[v2,12/14] files: Make tasks set their own service_fd_base

Submitted by Kirill Tkhai on Dec. 28, 2017, 1:10 p.m.

Details

Message ID 151446662986.28132.11883191580167029005.stgit@localhost.localdomain
State New
Series "Introduce custom per-task service fds placement"
Headers show

Commit Message

Kirill Tkhai Dec. 28, 2017, 1:10 p.m.
Currently, we set rlim(RLIMIT_NOFILE) unlimited
and service_fd_rlim_cur to place service fds.
This leads to a signify problem: every task uses
the biggest possible files_struct in kernel, and
it consumes excess memory after restore
in comparation to dump. In some situations this
may end in restore fail as there is no enough
memory in memory cgroup of on node.

The patch fixes the problem by introducing
task-measured service_fd_base. It's calculated
in dependence of max used file fd and is placed
near the right border of kernel-allocated memory
hunk for task's fds (see alloc_fdtable() for
details). This reduces kernel-allocated files_struct
to 512 fds for the most process in standard linux
system (I've analysed the processes in my work system).

Also, since the "standard processes" will have the same
service_fd_base, clone_service_fd() won't have to
actualy dup() their service fds for them like we
have at the moment.
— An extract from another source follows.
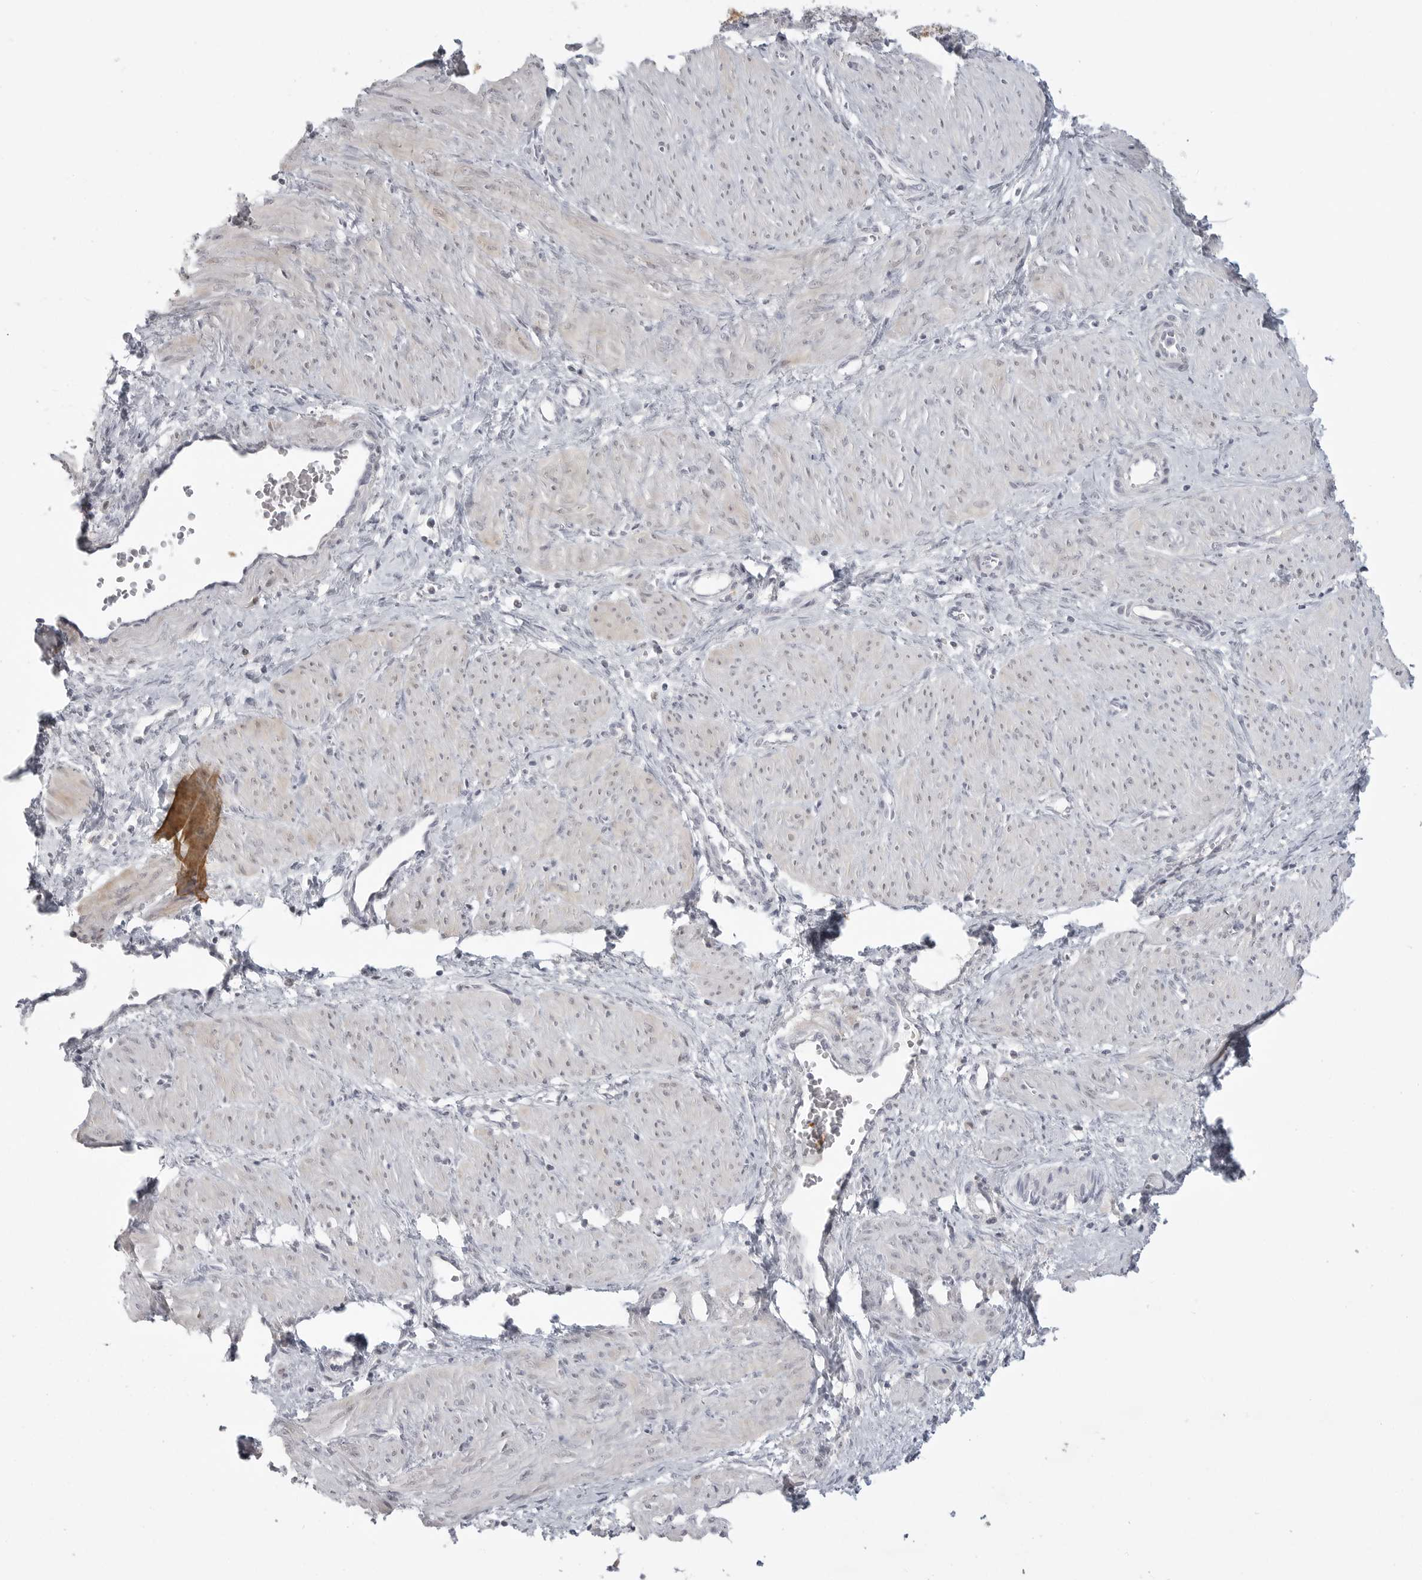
{"staining": {"intensity": "strong", "quantity": "<25%", "location": "cytoplasmic/membranous"}, "tissue": "smooth muscle", "cell_type": "Smooth muscle cells", "image_type": "normal", "snomed": [{"axis": "morphology", "description": "Normal tissue, NOS"}, {"axis": "topography", "description": "Endometrium"}], "caption": "Immunohistochemistry (IHC) histopathology image of unremarkable smooth muscle: smooth muscle stained using immunohistochemistry (IHC) exhibits medium levels of strong protein expression localized specifically in the cytoplasmic/membranous of smooth muscle cells, appearing as a cytoplasmic/membranous brown color.", "gene": "TCTN3", "patient": {"sex": "female", "age": 33}}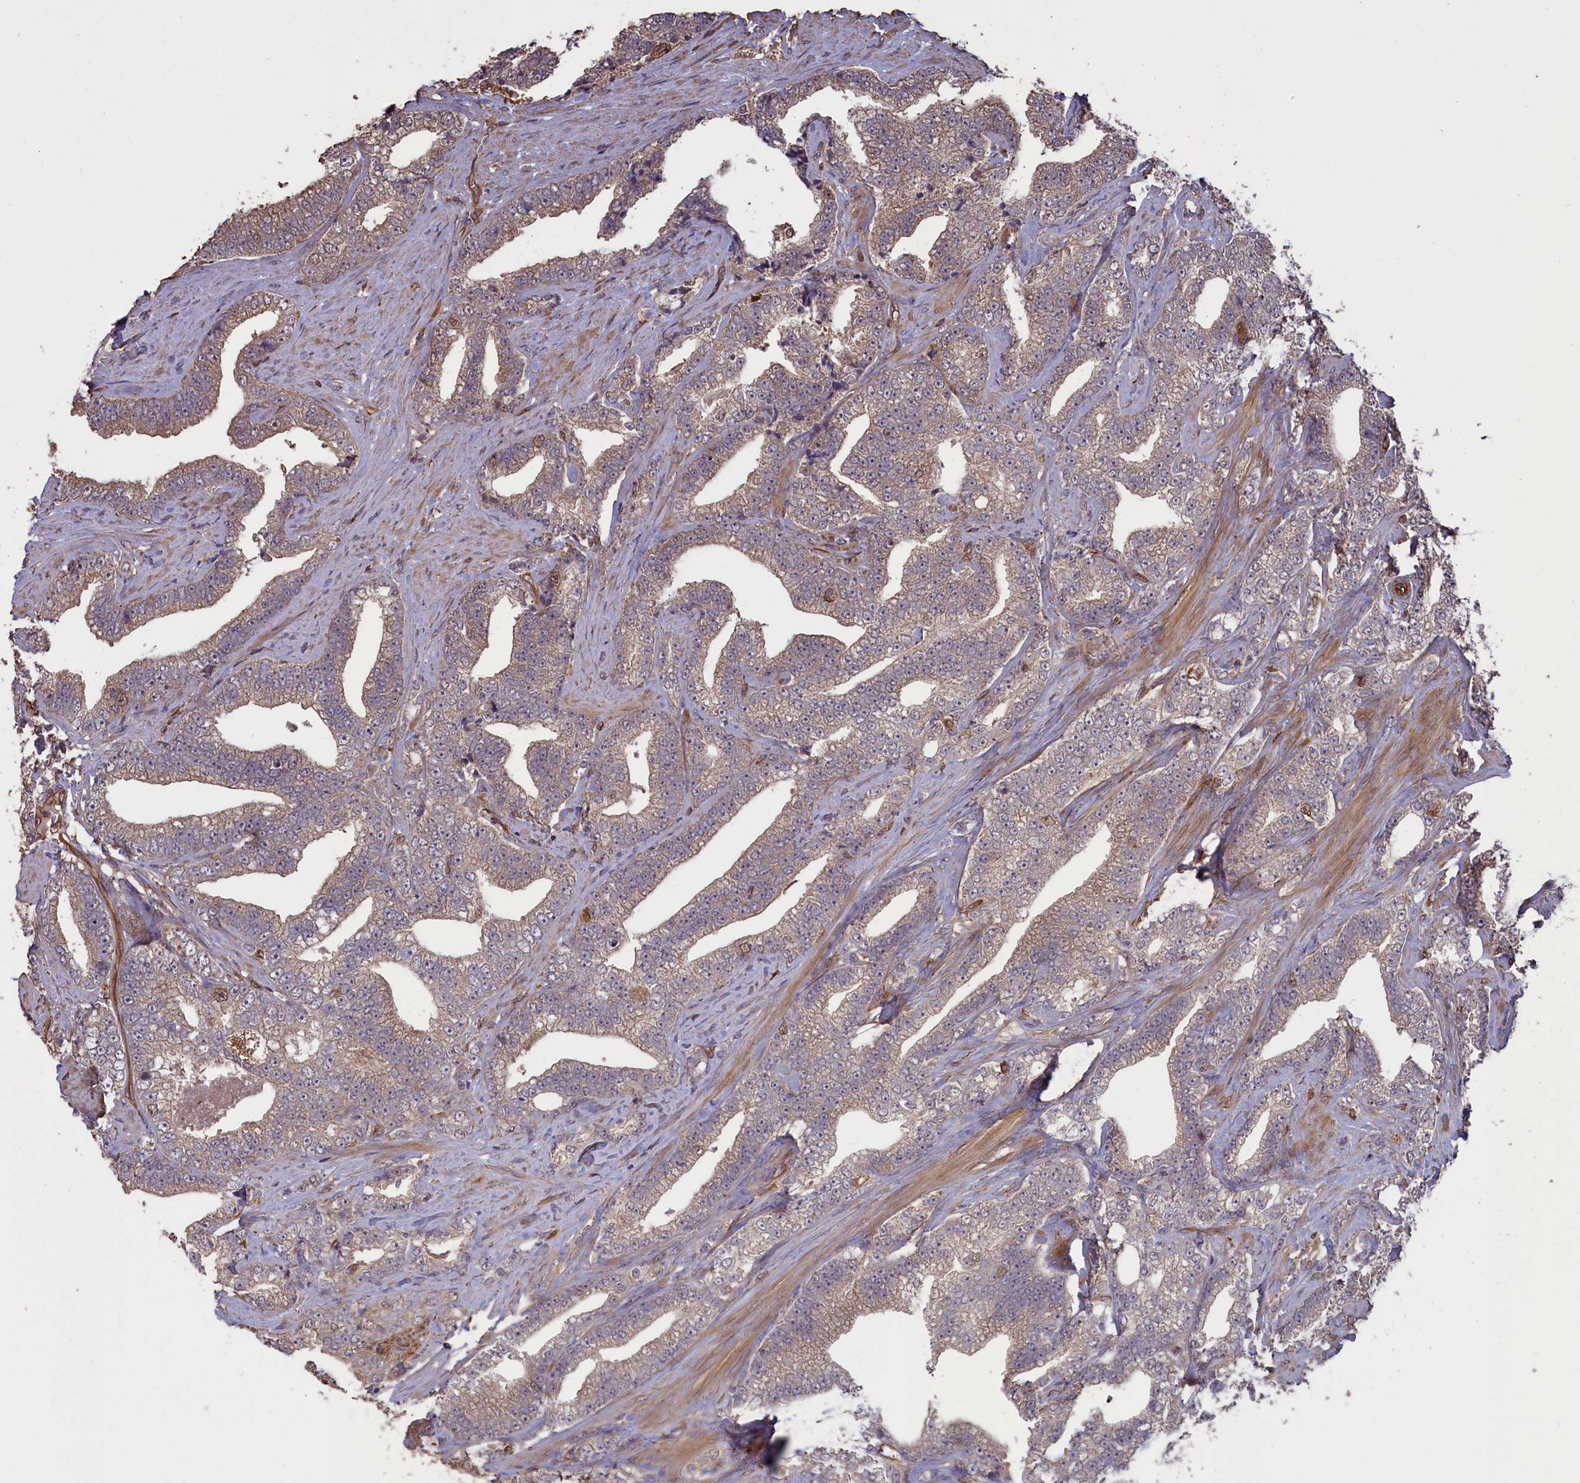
{"staining": {"intensity": "weak", "quantity": "25%-75%", "location": "cytoplasmic/membranous"}, "tissue": "prostate cancer", "cell_type": "Tumor cells", "image_type": "cancer", "snomed": [{"axis": "morphology", "description": "Adenocarcinoma, High grade"}, {"axis": "topography", "description": "Prostate and seminal vesicle, NOS"}], "caption": "Tumor cells display low levels of weak cytoplasmic/membranous expression in approximately 25%-75% of cells in prostate cancer (adenocarcinoma (high-grade)).", "gene": "DAPK3", "patient": {"sex": "male", "age": 67}}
This is the one of reasons why
we still keep service fds as a range of fds,
and do not try to use unused holes in task fds.

Signed-off-by: Kirill Tkhai <ktkhai@virtuozzo.com>

v2: Add a handle for very big fd numbers near service_fd_rlim_cur.
---
 criu/util.c |   57 +++++++++++++++++++++++++++++++++++++++++++++++++++++----
 1 file changed, 53 insertions(+), 4 deletions(-)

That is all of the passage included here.